▸ Text provided:
'''
The report made the following key assertions which were proven correct on February 8, 2024.

Punjab: The PTI and PML-N were in a tough competition in Punjab, 34 per cent and 32 per cent of the sample survey respondents saying they would vote for the two parties respectively. The General Election 2024 results show that the predicted outcome was razor-thin close to the actual outcome. PTI-backed independents got more votes than the score was 35 per cent for the PTI and 34 per cent for the PML-N.

The survey indicated that, despite significant efforts, the PPP was unable to increase its vote bank, with the study estimating a 6.0 per cent vote share for the party, which was later confirmed. Lastly, the report said: “Survey results show that Punjab vote bank reflects return to 2018 General Election political landscape”. This has proven to be correct as well as the share of votes that the top three parties has received is almost the same as what they got in Punjab in the 2018 general election. In 2018, the PTI was 1.0 per cent ahead of the PML-N in Punjab.
'''
▸ Source information:
'''
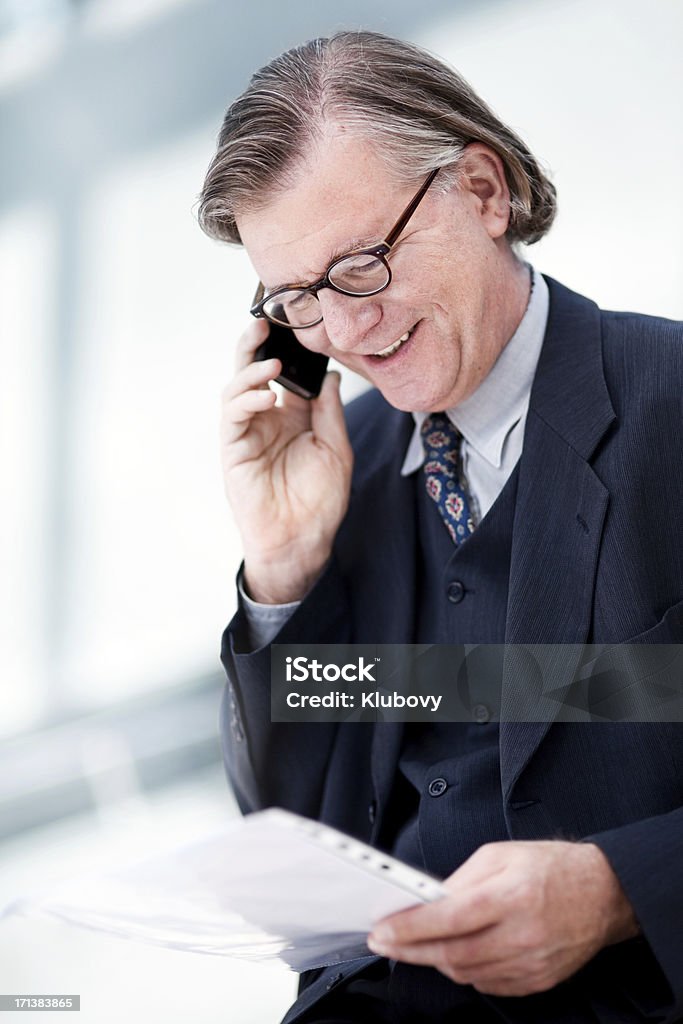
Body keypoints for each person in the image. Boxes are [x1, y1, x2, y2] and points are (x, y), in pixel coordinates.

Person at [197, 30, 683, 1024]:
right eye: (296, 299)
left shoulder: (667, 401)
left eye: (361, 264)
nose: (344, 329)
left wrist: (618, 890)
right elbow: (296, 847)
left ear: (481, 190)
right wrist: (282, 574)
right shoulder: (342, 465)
'''
'''
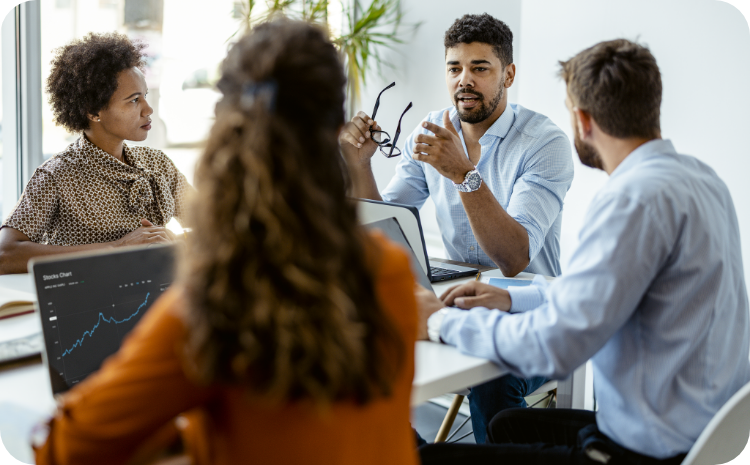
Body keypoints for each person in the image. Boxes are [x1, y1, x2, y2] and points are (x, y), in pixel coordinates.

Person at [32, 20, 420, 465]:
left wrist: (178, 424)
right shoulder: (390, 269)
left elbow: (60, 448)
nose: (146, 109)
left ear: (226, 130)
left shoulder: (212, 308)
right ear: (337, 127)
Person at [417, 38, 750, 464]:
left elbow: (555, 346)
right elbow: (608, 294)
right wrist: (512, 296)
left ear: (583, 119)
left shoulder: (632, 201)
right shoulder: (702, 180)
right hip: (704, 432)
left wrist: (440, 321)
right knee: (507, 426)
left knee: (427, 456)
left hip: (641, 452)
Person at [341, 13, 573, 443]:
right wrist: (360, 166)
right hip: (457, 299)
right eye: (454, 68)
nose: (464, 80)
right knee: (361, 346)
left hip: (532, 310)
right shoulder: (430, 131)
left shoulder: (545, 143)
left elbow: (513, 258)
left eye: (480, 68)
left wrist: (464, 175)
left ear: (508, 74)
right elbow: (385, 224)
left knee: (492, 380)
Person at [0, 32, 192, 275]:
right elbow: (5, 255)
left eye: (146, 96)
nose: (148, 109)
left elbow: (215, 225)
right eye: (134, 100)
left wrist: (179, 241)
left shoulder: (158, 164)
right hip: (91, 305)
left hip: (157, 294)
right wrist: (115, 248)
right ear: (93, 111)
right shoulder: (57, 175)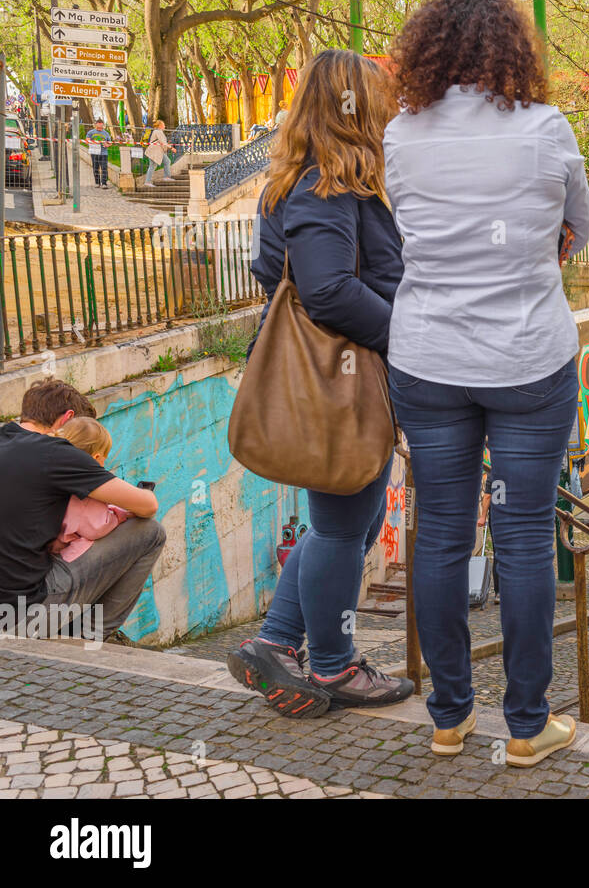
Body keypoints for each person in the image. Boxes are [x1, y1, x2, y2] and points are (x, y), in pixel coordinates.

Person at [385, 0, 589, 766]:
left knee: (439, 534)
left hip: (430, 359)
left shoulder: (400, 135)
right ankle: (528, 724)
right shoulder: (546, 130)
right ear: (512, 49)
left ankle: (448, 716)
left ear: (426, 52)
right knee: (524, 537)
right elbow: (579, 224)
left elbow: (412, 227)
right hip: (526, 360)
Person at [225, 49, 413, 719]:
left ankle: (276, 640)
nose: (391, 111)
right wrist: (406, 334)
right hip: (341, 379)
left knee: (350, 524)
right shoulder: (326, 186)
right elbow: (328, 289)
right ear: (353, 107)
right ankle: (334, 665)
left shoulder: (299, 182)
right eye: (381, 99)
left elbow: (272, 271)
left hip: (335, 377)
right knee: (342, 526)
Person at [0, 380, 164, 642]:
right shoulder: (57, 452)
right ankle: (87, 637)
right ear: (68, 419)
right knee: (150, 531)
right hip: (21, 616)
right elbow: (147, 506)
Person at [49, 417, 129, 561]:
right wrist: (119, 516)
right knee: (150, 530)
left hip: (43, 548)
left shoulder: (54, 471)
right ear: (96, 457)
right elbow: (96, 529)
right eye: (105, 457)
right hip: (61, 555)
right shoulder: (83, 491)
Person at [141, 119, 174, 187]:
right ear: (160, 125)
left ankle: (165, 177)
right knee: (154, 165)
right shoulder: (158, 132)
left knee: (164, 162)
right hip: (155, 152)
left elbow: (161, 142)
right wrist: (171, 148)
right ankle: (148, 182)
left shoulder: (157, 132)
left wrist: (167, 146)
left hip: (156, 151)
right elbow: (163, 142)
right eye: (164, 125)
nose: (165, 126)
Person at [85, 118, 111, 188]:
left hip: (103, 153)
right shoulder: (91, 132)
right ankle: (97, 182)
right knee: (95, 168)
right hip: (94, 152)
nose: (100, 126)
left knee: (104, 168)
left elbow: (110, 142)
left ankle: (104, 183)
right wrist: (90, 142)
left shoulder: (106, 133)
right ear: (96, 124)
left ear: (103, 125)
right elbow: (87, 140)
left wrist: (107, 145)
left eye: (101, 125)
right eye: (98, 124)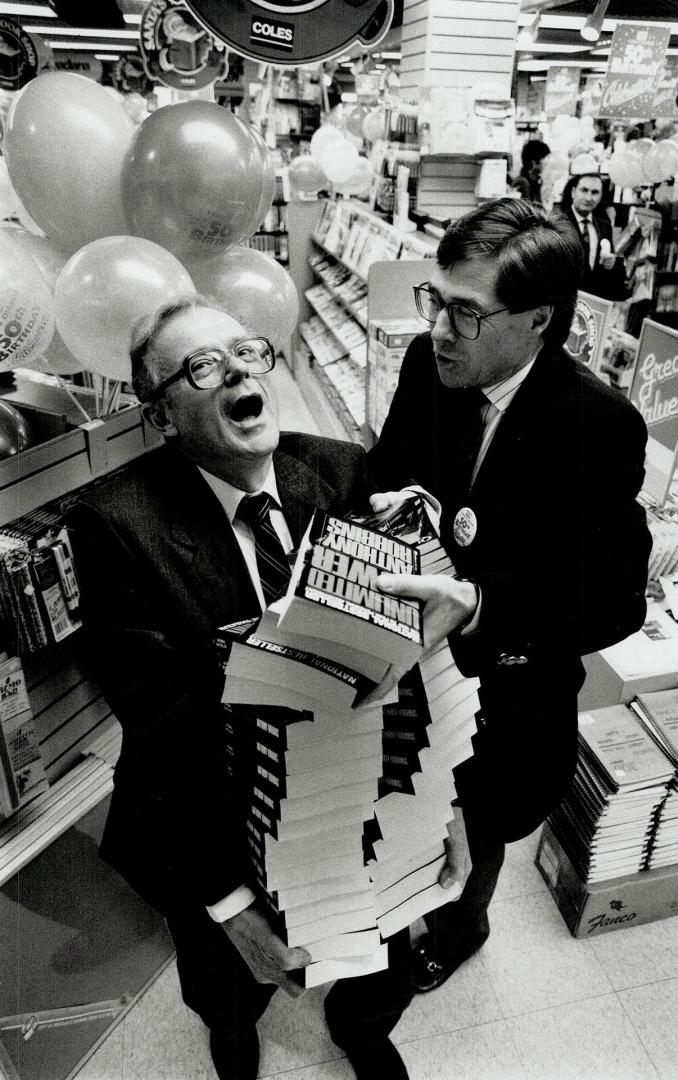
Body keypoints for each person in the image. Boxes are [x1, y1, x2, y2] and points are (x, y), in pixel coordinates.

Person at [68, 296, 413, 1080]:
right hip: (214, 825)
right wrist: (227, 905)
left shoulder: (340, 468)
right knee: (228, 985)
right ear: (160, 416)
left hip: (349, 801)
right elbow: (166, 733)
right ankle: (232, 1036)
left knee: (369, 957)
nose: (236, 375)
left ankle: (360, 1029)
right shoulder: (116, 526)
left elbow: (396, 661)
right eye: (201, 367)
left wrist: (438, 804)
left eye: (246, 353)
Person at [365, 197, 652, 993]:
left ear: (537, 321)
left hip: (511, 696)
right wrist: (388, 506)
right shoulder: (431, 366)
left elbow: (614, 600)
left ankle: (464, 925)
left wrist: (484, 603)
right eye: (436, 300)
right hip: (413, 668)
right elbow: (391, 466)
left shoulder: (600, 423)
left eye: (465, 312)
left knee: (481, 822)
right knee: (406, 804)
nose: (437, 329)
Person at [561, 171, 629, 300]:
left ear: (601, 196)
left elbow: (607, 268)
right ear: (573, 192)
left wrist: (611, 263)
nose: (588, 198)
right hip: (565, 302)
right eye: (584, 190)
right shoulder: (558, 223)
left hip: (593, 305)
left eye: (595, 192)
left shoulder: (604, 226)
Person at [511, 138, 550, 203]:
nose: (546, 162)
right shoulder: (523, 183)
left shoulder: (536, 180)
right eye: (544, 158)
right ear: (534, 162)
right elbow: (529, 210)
'''
'''
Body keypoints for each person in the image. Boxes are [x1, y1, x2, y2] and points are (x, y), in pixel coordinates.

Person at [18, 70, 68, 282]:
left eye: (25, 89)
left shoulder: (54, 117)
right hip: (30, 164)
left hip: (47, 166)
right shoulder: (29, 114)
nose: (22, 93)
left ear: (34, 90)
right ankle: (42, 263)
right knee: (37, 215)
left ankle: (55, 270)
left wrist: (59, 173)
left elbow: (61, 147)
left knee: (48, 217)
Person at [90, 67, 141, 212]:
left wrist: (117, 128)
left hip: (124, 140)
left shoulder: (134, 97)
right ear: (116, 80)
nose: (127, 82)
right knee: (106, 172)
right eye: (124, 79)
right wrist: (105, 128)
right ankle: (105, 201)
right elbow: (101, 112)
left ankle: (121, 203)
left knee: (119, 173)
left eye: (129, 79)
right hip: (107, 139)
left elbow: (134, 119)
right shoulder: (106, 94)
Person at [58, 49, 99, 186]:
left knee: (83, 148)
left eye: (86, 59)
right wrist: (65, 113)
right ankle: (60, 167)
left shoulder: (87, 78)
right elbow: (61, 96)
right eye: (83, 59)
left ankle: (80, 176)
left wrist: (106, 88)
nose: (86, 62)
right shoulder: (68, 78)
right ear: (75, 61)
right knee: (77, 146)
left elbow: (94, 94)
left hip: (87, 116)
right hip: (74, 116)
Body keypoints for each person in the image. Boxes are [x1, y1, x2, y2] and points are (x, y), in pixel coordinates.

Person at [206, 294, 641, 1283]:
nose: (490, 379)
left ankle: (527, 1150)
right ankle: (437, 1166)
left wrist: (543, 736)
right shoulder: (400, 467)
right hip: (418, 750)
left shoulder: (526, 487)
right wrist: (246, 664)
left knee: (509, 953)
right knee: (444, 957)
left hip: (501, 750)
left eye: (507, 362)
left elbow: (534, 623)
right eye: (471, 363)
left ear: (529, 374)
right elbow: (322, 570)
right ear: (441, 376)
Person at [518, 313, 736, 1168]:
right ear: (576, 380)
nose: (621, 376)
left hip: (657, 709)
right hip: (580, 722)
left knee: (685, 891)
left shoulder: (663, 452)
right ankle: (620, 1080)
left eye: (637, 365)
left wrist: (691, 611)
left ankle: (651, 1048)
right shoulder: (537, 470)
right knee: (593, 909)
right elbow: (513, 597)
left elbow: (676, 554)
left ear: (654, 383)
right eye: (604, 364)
'''
▸ Work to be completed: Continue the text about the pre-election survey's findings for Punjab in Pakistan's 2024 general election, starting after its last sentence.

▸ Exercise response:
Khyber Pakhtunkhwa: The report suggested that KP has an overwhelming support for the PTI (45 per cent of the survey respondents said they would vote for it), and trailing much behind would be JUI-F at 15 per cent, PML-N (9.0 per cent), PPP (7.0 per cent) and ANP (7.0 per cent). The election results match almost completely within this prediction. The PTI has received 44 per cent votes, JUI-F 15 per cent votes, PPP received 6.0 per cent votes and ANP got 7.0 per cent. The prediction and the election result is within a 1-2 per cent margin.

Sindh: The report suggested the PPP would be the single largest party in Sindh with 44 per cent votes. The current election data shows 44 per cent of the voters in Sindh have voted for the PPP.

In other words, the electoral outcome predicted by Gallup Pakistan matched the actual outcome.

== Gallup Pakistan media report ==
Gallup Pakistan Media Reports & Media Surveys have been providing figures for over 30 years. It also provides the country's television ratings, subscribed by all of the top ten advertising agencies, and it also carries out extensive research on newspaper and radio audiences. Gallup launched people meters in Pakistan. According to Gallup Pakistan, Geo News is the most watched channel of Pakistan in 2018.

== Cyberletters ==
Gallup Pakistan releases monthly and quarterly cyberletter across various niches, like financial inclusion, health, newspaper and talk show analysis.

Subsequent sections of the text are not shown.